Le ministère de l'agriculture américain (l'USDA) a publié le 1er juillet les surfaces d'OGM semées en 2009 aux Etats Unis. Le soja OGM représente 91% des surfaces, le coton OGM: 88 % et les surfaces de maïs OGM atteignent cette année 85% des surfaces totales de maïs.

voir : http://www.gmo-compass.org/eng/news/452.docu.html

Notre réponse:

Rubrique : courrier des lecteurs de la France Agricole

 

Réponse sur « OGM et Pays émergeants » de Marc LEFEBVRE. Lettre parue le 2/10/09

Les   ETOURNEAUX

Je prends l’image d’un vol d’étourneaux s’abattant  bruyamment (comme une dictature) sur  nos  arbres fruitiers et notre vigne quand le raisin est à peine mur. Laissant, derrière leur « prestation » la désolation comme Une FIN du MONDE.
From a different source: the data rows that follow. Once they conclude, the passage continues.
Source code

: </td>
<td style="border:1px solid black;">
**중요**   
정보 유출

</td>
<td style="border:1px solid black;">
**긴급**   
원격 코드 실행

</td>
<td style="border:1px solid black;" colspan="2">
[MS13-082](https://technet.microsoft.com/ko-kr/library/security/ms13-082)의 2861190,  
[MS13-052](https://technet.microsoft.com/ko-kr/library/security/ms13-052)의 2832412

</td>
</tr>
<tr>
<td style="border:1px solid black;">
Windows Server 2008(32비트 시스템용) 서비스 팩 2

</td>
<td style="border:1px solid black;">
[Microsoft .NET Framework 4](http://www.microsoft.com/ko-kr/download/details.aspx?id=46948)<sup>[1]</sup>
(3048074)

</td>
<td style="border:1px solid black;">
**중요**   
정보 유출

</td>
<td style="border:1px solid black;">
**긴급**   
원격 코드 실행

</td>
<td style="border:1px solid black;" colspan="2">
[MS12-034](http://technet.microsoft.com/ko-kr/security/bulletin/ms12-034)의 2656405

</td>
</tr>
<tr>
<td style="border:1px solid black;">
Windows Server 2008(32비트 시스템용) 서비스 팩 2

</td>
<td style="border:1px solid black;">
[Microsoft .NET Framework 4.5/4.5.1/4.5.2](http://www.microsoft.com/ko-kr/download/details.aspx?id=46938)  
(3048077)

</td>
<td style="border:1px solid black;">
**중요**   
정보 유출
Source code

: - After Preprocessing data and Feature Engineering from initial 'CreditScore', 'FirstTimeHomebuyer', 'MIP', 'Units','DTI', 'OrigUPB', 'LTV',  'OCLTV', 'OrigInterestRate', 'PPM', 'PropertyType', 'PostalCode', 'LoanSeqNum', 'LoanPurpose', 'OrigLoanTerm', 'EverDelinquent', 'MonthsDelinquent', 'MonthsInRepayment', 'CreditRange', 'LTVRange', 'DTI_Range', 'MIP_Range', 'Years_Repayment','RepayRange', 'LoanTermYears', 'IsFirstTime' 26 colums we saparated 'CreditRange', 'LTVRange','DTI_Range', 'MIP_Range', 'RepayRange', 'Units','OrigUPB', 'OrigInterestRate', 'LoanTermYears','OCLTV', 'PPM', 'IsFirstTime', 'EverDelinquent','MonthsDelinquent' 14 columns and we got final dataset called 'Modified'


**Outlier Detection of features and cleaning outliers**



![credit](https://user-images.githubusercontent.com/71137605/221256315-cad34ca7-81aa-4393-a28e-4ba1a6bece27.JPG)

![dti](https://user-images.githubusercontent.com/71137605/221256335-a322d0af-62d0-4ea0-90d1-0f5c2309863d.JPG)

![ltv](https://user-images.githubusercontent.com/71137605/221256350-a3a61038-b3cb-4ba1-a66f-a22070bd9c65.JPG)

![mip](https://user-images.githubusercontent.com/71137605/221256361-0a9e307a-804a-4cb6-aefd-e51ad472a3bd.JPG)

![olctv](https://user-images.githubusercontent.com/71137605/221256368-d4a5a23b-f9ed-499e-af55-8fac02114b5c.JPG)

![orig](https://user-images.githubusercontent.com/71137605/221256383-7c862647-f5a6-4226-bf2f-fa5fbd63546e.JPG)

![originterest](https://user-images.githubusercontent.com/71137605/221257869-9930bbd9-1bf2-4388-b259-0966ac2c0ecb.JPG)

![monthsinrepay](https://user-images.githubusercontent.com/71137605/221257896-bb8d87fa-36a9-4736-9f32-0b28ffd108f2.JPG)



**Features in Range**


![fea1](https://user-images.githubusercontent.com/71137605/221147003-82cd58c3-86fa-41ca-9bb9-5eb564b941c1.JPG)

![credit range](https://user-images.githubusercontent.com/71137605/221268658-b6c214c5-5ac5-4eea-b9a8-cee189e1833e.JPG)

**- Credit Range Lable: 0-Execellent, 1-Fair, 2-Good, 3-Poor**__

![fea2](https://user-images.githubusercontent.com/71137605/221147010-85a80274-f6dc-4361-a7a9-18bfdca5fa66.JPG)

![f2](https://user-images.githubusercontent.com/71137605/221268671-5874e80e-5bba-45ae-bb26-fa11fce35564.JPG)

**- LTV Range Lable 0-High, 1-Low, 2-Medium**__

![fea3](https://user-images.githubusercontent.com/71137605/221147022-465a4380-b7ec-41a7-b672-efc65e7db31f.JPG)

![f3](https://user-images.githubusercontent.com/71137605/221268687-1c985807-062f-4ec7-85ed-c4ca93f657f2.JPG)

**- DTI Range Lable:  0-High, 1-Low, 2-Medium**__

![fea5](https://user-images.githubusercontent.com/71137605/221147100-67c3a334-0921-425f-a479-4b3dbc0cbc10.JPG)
Nous sommes envahis par ces oiseaux de mauvais augures qui endoctrinent nos générations comme le faisaient les dialecticiens marxistes pendant des décennies. Au lieu de drapeaux et de livres  rouges, ces derniers propagent la couleur  vert de gris et piaillent comme ces étourneaux pour annoncer la FIN du monde.  Dans le même France Agricole, Yvon Herry nous indique dans son éditorial que LES FERMERS AMERICAINS utilisent les OGM pour lutter contre la chrysomèle.

Evidemment que les OGM répondent à ce fléau depuis le début de son apparition. Tout comme ils répondent à l’invasion de la sésamie et favorisent la faisabilité du SEMIS DIRECT.
Il est difficile de laisser dire à Mr LEFEBVRE :-«  Quand on  connaît la misère noire dans laquelle sont plongés les utilisateurs d’OGM » en parlant des Argentins, des Indiens, des Brésiliens Etc. Ces pays subtropicaux utilisent massivement les OGM. qui sont devenus incontournables. C’est une culture plus respectueuse, plus biologiques, plus rentable que les méthodes avec semences traditionnelles. Mais, voilà, aucun semencier Français n’y est favorable incapables qu’ils sont  de proposer et  concevoir des variétés OGM. Ils  manquent de moyens.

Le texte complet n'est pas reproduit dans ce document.